Car il y a des surprises avec Le Trou noir et même si, bien entendu, le film a vieilli, il reste quand même un film sympa, avec des effets spéciaux de l’époque et dispose d’un certain charme. Bien entendu, cette nostalgie ne tient pas longtemps mais il faut reconnaitre que certains éléments sont assez impressionnant pour l’époque, notamment au niveau des thèmes, qui sont beaucoup moins édulcorés que ce que les studios Disney font maintenant.

Il y avait une réelle volonté artistique pour un film de cet acabit et c’est ce qu’il fait qu’il est encore tout à fait regardable aujourd’hui. D’autant plus que c’est un vrai film de Science-Fiction, certes fait avec les moyens du bord. Mais qu’importe puisque la magie opère et que le Trou noir du titre, que l’on attend patiemment, arrive finalement à la fin, mettant ainsi un point d’honneur à clôturer le film, entre vaisseaux perdus, quêtes des humains pour les richesses et survie de l’espèce. Tous ces thèmes que l’on retrouve toujours et encore dans les films d’aujourd’hui et dont le genre de la Science-fiction est le vecteur naturel.

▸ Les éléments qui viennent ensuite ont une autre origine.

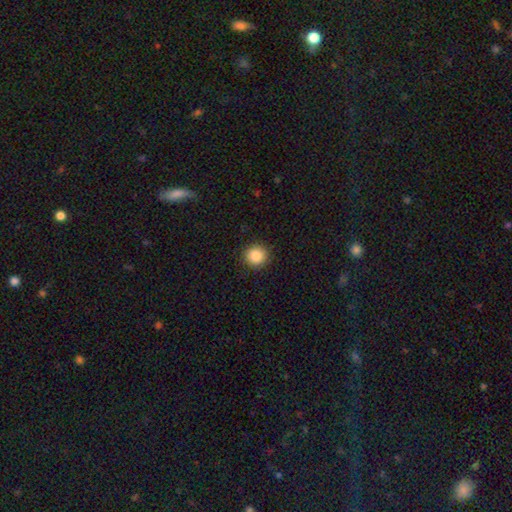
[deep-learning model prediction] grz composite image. It shows a smooth galaxy with no disk features (87%) that is round (92%). Merging: none (91%).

A noté que Le Trou noir a été nommé en 1980 aux Oscar du cinéma dans les catégories, Oscar de la meilleure photographie pour Frank V. Philips et Oscar des meilleurs effets visuels pour Peter Ellenshaw, Art Cruickshank, Eustace Lycett, Danny Lee, Harrison Ellenshaw et Joe Hale. Il est vrai que ces deux secteurs sont les plus bossés dans ce film…

Le Trou noir (The Black Hole) de Gary Nelson | Scénario de Jeb Rosebrook, Bob Barbash, Richard H. Landau et Gerry Day | Photographie de Frank V. Phillips | Musique de John Barry | Avec Maximilian Schell, Anthony Perkins, Robert Forster, Joseph Bottoms, Yvette Mimieux, Ernest Borgnine, Gary Nelson, Tom McLoughlin | Etats-Unis | 1979 | 98 min. | Science fiction.